What needs to be done
Repeat the listing exactly, minus the pictures.

Record extracts
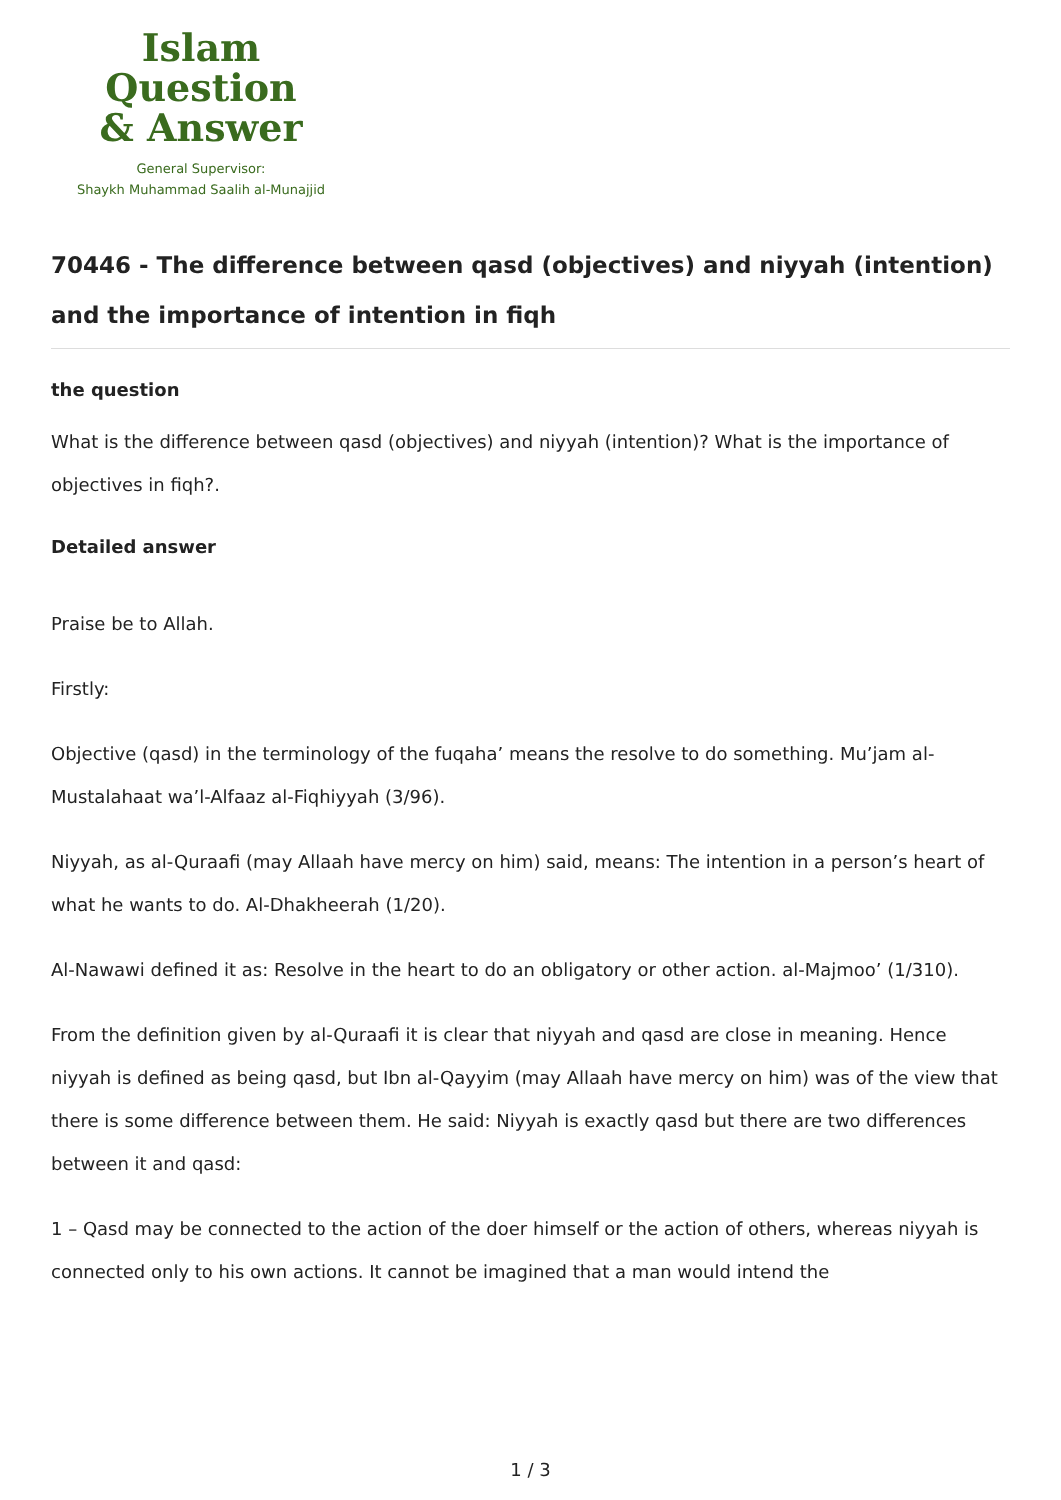Islam Question
& Answer
General Supervisor:
Shaykh Muhammad Saalih al-Munajjid
70446 - The difference between qasd (objectives) and niyyah (intention) and the importance of intention in fiqh
the question
What is the difference between qasd (objectives) and niyyah (intention)? What is the importance of objectives in fiqh?.
Detailed answer
Praise be to Allah.
Firstly:
Objective (qasd) in the terminology of the fuqaha’ means the resolve to do something. Mu’jam al-Mustalahaat wa’l-Alfaaz al-Fiqhiyyah (3/96).
Niyyah, as al-Quraafi (may Allaah have mercy on him) said, means: The intention in a person’s heart of what he wants to do. Al-Dhakheerah (1/20).
Al-Nawawi defined it as: Resolve in the heart to do an obligatory or other action. al-Majmoo’ (1/310).
From the definition given by al-Quraafi it is clear that niyyah and qasd are close in meaning. Hence niyyah is defined as being qasd, but Ibn al-Qayyim (may Allaah have mercy on him) was of the view that there is some difference between them. He said: Niyyah is exactly qasd but there are two differences between it and qasd:
1 – Qasd may be connected to the action of the doer himself or the action of others, whereas niyyah is connected only to his own actions. It cannot be imagined that a man would intend the
1 / 3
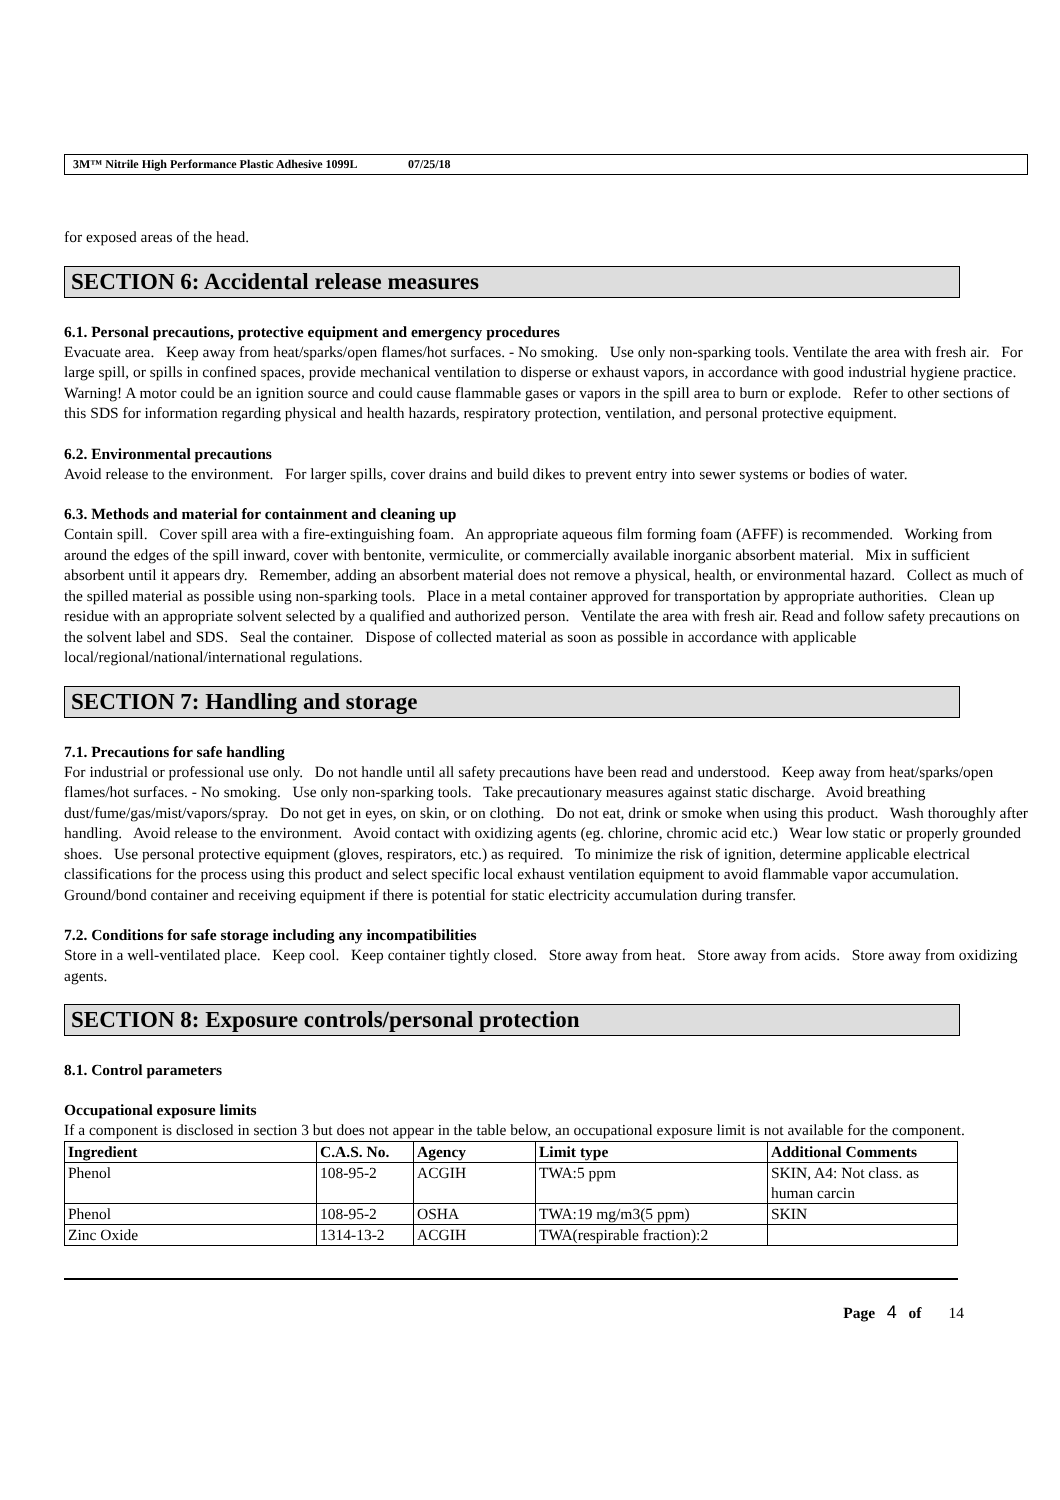3M™ Nitrile High Performance Plastic Adhesive 1099L 07/25/18
for exposed areas of the head.
SECTION 6: Accidental release measures
6.1. Personal precautions, protective equipment and emergency procedures
Evacuate area. Keep away from heat/sparks/open flames/hot surfaces. - No smoking. Use only non-sparking tools. Ventilate the area with fresh air. For large spill, or spills in confined spaces, provide mechanical ventilation to disperse or exhaust vapors, in accordance with good industrial hygiene practice. Warning! A motor could be an ignition source and could cause flammable gases or vapors in the spill area to burn or explode. Refer to other sections of this SDS for information regarding physical and health hazards, respiratory protection, ventilation, and personal protective equipment.
6.2. Environmental precautions
Avoid release to the environment. For larger spills, cover drains and build dikes to prevent entry into sewer systems or bodies of water.
6.3. Methods and material for containment and cleaning up
Contain spill. Cover spill area with a fire-extinguishing foam. An appropriate aqueous film forming foam (AFFF) is recommended. Working from around the edges of the spill inward, cover with bentonite, vermiculite, or commercially available inorganic absorbent material. Mix in sufficient absorbent until it appears dry. Remember, adding an absorbent material does not remove a physical, health, or environmental hazard. Collect as much of the spilled material as possible using non-sparking tools. Place in a metal container approved for transportation by appropriate authorities. Clean up residue with an appropriate solvent selected by a qualified and authorized person. Ventilate the area with fresh air. Read and follow safety precautions on the solvent label and SDS. Seal the container. Dispose of collected material as soon as possible in accordance with applicable local/regional/national/international regulations.
SECTION 7: Handling and storage
7.1. Precautions for safe handling
For industrial or professional use only. Do not handle until all safety precautions have been read and understood. Keep away from heat/sparks/open flames/hot surfaces. - No smoking. Use only non-sparking tools. Take precautionary measures against static discharge. Avoid breathing dust/fume/gas/mist/vapors/spray. Do not get in eyes, on skin, or on clothing. Do not eat, drink or smoke when using this product. Wash thoroughly after handling. Avoid release to the environment. Avoid contact with oxidizing agents (eg. chlorine, chromic acid etc.) Wear low static or properly grounded shoes. Use personal protective equipment (gloves, respirators, etc.) as required. To minimize the risk of ignition, determine applicable electrical classifications for the process using this product and select specific local exhaust ventilation equipment to avoid flammable vapor accumulation. Ground/bond container and receiving equipment if there is potential for static electricity accumulation during transfer.
7.2. Conditions for safe storage including any incompatibilities
Store in a well-ventilated place. Keep cool. Keep container tightly closed. Store away from heat. Store away from acids. Store away from oxidizing agents.
SECTION 8: Exposure controls/personal protection
8.1. Control parameters
Occupational exposure limits
If a component is disclosed in section 3 but does not appear in the table below, an occupational exposure limit is not available for the component.
| Ingredient | C.A.S. No. | Agency | Limit type | Additional Comments |
| --- | --- | --- | --- | --- |
| Phenol | 108-95-2 | ACGIH | TWA:5 ppm | SKIN, A4: Not class. as human carcin |
| Phenol | 108-95-2 | OSHA | TWA:19 mg/m3(5 ppm) | SKIN |
| Zinc Oxide | 1314-13-2 | ACGIH | TWA(respirable fraction):2 | |
Page 4 of 14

Completed task
Islam Question
& Answer
General Supervisor:
Shaykh Muhammad Saalih al-Munajjid
70446 - The difference between qasd (objectives) and niyyah (intention) and the importance of intention in fiqh
the question
What is the difference between qasd (objectives) and niyyah (intention)? What is the importance of objectives in fiqh?.
Detailed answer
Praise be to Allah.
Firstly:
Objective (qasd) in the terminology of the fuqaha’ means the resolve to do something. Mu’jam al-Mustalahaat wa’l-Alfaaz al-Fiqhiyyah (3/96).
Niyyah, as al-Quraafi (may Allaah have mercy on him) said, means: The intention in a person’s heart of what he wants to do. Al-Dhakheerah (1/20).
Al-Nawawi defined it as: Resolve in the heart to do an obligatory or other action. al-Majmoo’ (1/310).
From the definition given by al-Quraafi it is clear that niyyah and qasd are close in meaning. Hence niyyah is defined as being qasd, but Ibn al-Qayyim (may Allaah have mercy on him) was of the view that there is some difference between them. He said: Niyyah is exactly qasd but there are two differences between it and qasd:
1 – Qasd may be connected to the action of the doer himself or the action of others, whereas niyyah is connected only to his own actions. It cannot be imagined that a man would intend the
1 / 3
3M™ Nitrile High Performance Plastic Adhesive 1099L 07/25/18
for exposed areas of the head.
SECTION 6: Accidental release measures
6.1. Personal precautions, protective equipment and emergency procedures
Evacuate area. Keep away from heat/sparks/open flames/hot surfaces. - No smoking. Use only non-sparking tools. Ventilate the area with fresh air. For large spill, or spills in confined spaces, provide mechanical ventilation to disperse or exhaust vapors, in accordance with good industrial hygiene practice. Warning! A motor could be an ignition source and could cause flammable gases or vapors in the spill area to burn or explode. Refer to other sections of this SDS for information regarding physical and health hazards, respiratory protection, ventilation, and personal protective equipment.
6.2. Environmental precautions
Avoid release to the environment. For larger spills, cover drains and build dikes to prevent entry into sewer systems or bodies of water.
6.3. Methods and material for containment and cleaning up
Contain spill. Cover spill area with a fire-extinguishing foam. An appropriate aqueous film forming foam (AFFF) is recommended. Working from around the edges of the spill inward, cover with bentonite, vermiculite, or commercially available inorganic absorbent material. Mix in sufficient absorbent until it appears dry. Remember, adding an absorbent material does not remove a physical, health, or environmental hazard. Collect as much of the spilled material as possible using non-sparking tools. Place in a metal container approved for transportation by appropriate authorities. Clean up residue with an appropriate solvent selected by a qualified and authorized person. Ventilate the area with fresh air. Read and follow safety precautions on the solvent label and SDS. Seal the container. Dispose of collected material as soon as possible in accordance with applicable local/regional/national/international regulations.
SECTION 7: Handling and storage
7.1. Precautions for safe handling
For industrial or professional use only. Do not handle until all safety precautions have been read and understood. Keep away from heat/sparks/open flames/hot surfaces. - No smoking. Use only non-sparking tools. Take precautionary measures against static discharge. Avoid breathing dust/fume/gas/mist/vapors/spray. Do not get in eyes, on skin, or on clothing. Do not eat, drink or smoke when using this product. Wash thoroughly after handling. Avoid release to the environment. Avoid contact with oxidizing agents (eg. chlorine, chromic acid etc.) Wear low static or properly grounded shoes. Use personal protective equipment (gloves, respirators, etc.) as required. To minimize the risk of ignition, determine applicable electrical classifications for the process using this product and select specific local exhaust ventilation equipment to avoid flammable vapor accumulation. Ground/bond container and receiving equipment if there is potential for static electricity accumulation during transfer.
7.2. Conditions for safe storage including any incompatibilities
Store in a well-ventilated place. Keep cool. Keep container tightly closed. Store away from heat. Store away from acids. Store away from oxidizing agents.
SECTION 8: Exposure controls/personal protection
8.1. Control parameters
Occupational exposure limits
If a component is disclosed in section 3 but does not appear in the table below, an occupational exposure limit is not available for the component.
| Ingredient | C.A.S. No. | Agency | Limit type | Additional Comments |
| --- | --- | --- | --- | --- |
| Phenol | 108-95-2 | ACGIH | TWA:5 ppm | SKIN, A4: Not class. as human carcin |
| Phenol | 108-95-2 | OSHA | TWA:19 mg/m3(5 ppm) | SKIN |
| Zinc Oxide | 1314-13-2 | ACGIH | TWA(respirable fraction):2 | |
Page 4 of 14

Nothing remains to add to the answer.